American diplomat and lawyer

Stephen A. Orlins (born 1950) is an American lawyer and diplomat who has been president of the National Committee on United States–China Relations since May 1, 2005. Prior to this, Orlins was the managing director of The Carlyle Group Asia. He was also chairman of Taiwan Broadband Communications (TBC) and senior advisor to AEA Investors Inc., a New York based leveraged buyout firm, with responsibility for AEA’s business activities throughout Asia.

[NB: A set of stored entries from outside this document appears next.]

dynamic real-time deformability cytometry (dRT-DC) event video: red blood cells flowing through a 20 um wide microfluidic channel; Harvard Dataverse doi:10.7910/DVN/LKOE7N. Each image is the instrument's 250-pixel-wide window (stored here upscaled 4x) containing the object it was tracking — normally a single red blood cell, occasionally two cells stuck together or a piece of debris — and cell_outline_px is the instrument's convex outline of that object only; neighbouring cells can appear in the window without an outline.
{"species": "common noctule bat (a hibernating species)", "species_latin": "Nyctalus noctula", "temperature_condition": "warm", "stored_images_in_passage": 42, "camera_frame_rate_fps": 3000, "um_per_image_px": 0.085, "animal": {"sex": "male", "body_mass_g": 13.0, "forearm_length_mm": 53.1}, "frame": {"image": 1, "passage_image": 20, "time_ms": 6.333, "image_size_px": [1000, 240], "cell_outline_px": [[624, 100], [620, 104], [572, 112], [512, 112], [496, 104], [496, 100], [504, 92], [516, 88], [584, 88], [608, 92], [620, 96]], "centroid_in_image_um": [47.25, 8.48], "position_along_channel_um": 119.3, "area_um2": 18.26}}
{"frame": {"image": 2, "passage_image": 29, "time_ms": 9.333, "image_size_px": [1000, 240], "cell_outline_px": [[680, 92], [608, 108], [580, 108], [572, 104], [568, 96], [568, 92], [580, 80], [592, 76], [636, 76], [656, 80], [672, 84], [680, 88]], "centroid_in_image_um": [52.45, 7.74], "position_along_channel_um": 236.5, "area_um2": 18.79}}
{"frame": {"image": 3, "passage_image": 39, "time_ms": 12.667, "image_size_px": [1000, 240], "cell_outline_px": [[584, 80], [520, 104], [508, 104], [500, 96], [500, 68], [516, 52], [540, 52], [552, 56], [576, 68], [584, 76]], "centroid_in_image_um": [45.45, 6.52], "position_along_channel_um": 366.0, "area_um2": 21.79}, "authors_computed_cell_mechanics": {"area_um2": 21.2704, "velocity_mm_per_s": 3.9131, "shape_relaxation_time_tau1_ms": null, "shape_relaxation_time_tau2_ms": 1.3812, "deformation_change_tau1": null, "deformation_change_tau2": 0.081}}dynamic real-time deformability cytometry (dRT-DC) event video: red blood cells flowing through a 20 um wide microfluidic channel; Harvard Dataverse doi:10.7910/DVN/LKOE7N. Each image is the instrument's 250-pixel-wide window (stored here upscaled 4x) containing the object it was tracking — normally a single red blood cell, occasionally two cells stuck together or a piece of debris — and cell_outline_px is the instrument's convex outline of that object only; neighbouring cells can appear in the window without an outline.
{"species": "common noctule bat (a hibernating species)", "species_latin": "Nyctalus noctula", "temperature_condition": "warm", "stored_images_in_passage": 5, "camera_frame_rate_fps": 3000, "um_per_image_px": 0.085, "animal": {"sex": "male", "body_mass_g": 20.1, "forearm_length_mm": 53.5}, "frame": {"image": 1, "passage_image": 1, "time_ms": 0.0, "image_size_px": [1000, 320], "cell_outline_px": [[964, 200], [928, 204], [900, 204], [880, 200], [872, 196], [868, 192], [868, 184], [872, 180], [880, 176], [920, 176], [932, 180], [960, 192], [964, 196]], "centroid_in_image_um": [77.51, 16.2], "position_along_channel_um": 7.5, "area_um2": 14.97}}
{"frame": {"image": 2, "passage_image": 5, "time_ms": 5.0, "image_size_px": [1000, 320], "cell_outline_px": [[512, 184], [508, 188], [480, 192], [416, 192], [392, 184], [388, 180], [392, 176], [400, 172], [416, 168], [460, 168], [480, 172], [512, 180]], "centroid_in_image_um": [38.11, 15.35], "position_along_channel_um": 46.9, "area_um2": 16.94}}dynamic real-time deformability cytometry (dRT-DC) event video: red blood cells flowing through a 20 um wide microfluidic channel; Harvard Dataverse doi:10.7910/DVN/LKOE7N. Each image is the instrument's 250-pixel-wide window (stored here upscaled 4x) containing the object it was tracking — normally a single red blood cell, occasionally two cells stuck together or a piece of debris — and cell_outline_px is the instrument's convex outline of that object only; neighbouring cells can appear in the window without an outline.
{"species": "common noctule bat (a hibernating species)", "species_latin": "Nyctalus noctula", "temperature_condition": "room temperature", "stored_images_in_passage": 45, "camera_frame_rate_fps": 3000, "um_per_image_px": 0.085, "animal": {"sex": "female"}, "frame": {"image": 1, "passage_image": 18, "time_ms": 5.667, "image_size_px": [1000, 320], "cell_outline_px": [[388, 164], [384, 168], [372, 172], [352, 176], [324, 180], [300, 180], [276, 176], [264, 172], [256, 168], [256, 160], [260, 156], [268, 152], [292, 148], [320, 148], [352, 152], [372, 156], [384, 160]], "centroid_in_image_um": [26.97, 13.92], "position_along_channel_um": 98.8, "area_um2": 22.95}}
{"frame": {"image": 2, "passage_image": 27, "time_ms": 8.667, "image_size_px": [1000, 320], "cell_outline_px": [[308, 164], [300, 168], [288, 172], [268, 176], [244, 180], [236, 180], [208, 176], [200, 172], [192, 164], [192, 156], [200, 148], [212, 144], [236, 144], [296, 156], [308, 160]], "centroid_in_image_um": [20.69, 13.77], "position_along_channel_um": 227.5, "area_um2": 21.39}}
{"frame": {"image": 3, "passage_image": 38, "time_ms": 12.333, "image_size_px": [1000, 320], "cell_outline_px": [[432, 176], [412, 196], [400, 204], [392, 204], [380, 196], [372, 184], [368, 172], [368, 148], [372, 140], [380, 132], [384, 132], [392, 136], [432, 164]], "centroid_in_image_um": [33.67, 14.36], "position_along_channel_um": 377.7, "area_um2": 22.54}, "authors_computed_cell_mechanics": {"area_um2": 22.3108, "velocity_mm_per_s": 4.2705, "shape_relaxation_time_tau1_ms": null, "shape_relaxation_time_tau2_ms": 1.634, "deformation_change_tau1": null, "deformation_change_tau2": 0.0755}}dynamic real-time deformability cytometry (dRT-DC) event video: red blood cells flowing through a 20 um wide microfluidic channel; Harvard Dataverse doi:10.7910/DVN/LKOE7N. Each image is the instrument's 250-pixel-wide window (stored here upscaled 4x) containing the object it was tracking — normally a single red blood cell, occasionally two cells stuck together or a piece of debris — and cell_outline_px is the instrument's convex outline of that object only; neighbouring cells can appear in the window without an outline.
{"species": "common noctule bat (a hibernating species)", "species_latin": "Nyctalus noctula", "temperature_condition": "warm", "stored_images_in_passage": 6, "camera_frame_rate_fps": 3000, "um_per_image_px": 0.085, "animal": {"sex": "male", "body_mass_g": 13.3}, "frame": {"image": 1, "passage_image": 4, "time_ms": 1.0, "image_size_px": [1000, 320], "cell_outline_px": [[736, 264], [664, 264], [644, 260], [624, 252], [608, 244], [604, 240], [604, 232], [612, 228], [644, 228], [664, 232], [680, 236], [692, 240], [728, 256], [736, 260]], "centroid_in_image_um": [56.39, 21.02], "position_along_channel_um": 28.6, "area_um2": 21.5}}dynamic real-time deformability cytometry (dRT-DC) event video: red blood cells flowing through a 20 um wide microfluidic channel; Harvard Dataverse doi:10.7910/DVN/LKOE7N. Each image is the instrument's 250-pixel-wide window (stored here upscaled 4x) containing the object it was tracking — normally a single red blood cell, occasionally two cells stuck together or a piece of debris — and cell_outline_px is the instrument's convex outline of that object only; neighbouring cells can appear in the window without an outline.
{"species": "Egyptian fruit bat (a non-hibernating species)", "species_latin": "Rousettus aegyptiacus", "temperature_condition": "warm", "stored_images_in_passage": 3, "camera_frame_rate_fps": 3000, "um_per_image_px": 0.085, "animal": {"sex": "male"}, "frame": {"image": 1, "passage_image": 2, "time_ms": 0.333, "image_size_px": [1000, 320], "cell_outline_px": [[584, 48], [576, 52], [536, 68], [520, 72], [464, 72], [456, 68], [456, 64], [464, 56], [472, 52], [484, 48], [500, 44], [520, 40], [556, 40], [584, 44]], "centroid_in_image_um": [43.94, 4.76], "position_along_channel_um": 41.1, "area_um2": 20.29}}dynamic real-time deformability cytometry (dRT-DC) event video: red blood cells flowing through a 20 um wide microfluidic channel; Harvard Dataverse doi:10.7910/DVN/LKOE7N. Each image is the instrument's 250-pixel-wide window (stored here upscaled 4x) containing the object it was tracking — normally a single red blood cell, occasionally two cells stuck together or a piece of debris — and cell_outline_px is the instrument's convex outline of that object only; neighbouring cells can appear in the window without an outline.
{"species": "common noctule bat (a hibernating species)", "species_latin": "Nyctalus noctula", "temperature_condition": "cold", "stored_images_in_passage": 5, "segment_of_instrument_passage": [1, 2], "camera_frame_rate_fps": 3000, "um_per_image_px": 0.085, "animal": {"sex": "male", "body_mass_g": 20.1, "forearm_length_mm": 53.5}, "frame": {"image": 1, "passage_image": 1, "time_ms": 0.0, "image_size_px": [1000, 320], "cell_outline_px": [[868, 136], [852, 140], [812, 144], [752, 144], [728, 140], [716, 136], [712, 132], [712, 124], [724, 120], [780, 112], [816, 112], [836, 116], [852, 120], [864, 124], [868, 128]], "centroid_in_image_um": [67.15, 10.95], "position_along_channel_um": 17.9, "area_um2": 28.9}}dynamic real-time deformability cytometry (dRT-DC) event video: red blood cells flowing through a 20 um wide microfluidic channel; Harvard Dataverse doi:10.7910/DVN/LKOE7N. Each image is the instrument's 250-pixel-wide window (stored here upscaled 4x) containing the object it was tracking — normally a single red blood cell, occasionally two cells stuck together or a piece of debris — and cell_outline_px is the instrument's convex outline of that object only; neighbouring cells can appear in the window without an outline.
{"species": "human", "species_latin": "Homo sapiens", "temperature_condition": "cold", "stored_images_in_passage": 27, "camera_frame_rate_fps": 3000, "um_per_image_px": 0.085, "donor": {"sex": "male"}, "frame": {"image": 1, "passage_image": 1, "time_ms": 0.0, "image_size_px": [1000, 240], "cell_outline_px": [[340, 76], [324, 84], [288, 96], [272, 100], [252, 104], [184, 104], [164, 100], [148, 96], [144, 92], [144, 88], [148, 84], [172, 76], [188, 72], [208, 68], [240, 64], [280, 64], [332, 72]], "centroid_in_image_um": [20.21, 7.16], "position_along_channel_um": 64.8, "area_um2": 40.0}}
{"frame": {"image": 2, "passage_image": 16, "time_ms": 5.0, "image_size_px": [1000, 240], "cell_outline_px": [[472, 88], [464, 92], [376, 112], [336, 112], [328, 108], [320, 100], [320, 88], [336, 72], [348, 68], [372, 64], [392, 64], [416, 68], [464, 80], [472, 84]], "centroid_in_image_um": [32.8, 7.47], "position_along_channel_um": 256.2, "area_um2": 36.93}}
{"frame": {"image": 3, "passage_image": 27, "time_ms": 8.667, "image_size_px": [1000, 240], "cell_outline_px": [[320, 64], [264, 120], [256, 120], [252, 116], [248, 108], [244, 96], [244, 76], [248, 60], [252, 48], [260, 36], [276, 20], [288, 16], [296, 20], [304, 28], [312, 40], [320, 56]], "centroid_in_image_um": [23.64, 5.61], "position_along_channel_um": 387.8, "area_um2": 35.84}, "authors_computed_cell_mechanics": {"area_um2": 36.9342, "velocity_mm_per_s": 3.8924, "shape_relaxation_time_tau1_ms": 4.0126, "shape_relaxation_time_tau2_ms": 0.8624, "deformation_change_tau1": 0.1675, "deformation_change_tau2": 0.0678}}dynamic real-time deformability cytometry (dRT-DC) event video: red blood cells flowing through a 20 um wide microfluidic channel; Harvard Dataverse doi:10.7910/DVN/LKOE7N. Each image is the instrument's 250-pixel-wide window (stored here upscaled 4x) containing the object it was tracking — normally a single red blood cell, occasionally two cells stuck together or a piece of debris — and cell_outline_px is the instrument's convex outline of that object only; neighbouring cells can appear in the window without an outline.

Born to a mother and paternal grandparents who were European and Jewish immigrants to the United States, he grew up in a family where his brother, sister and he were taught that, but for the American government and the American people, they wouldn’t exist and they would have perished in Europe and died under the Nazis, or in a Russian pogrom.

== Education ==
Orlins graduated from Harvard College in 1972 and Harvard Law School in 1976.

== Career ==
From 1976 to 1979, Orlins served in the Office of the Legal Advisor of the United States Department of State, first in the Office of the Assistant Legal Advisor for Political-Military Affairs and then for East Asian and Pacific Affairs. While in that office, he was a member of the legal team that helped establish diplomatic relations with the People’s Republic of China.

From 1983 to 1991, Orlins was with the investment banking firm of Lehman Brothers where he was a Managing Director from 1985 to 1991. From 1987 to 1990, he served as President of Lehman Brothers Asia. Based in Hong Kong, he supervised over 150 professionals with offices in Hong Kong, Korea, China, Taiwan, Thailand, Manila and Singapore. Earlier in his career, Orlins practiced law with Coudert Brothers and Paul, Weiss, Rifkind, Wharton & Garrison in New York, Hong Kong, and Beijing.

In 1992 was the Democratic nominee for the United States Congress in New York's 3rd congressional district.

In July 2022, Orlins helped found a group of U.S. business and policy leaders who share the goal of cohesively engaging with China in order to improve U.S.-China relations.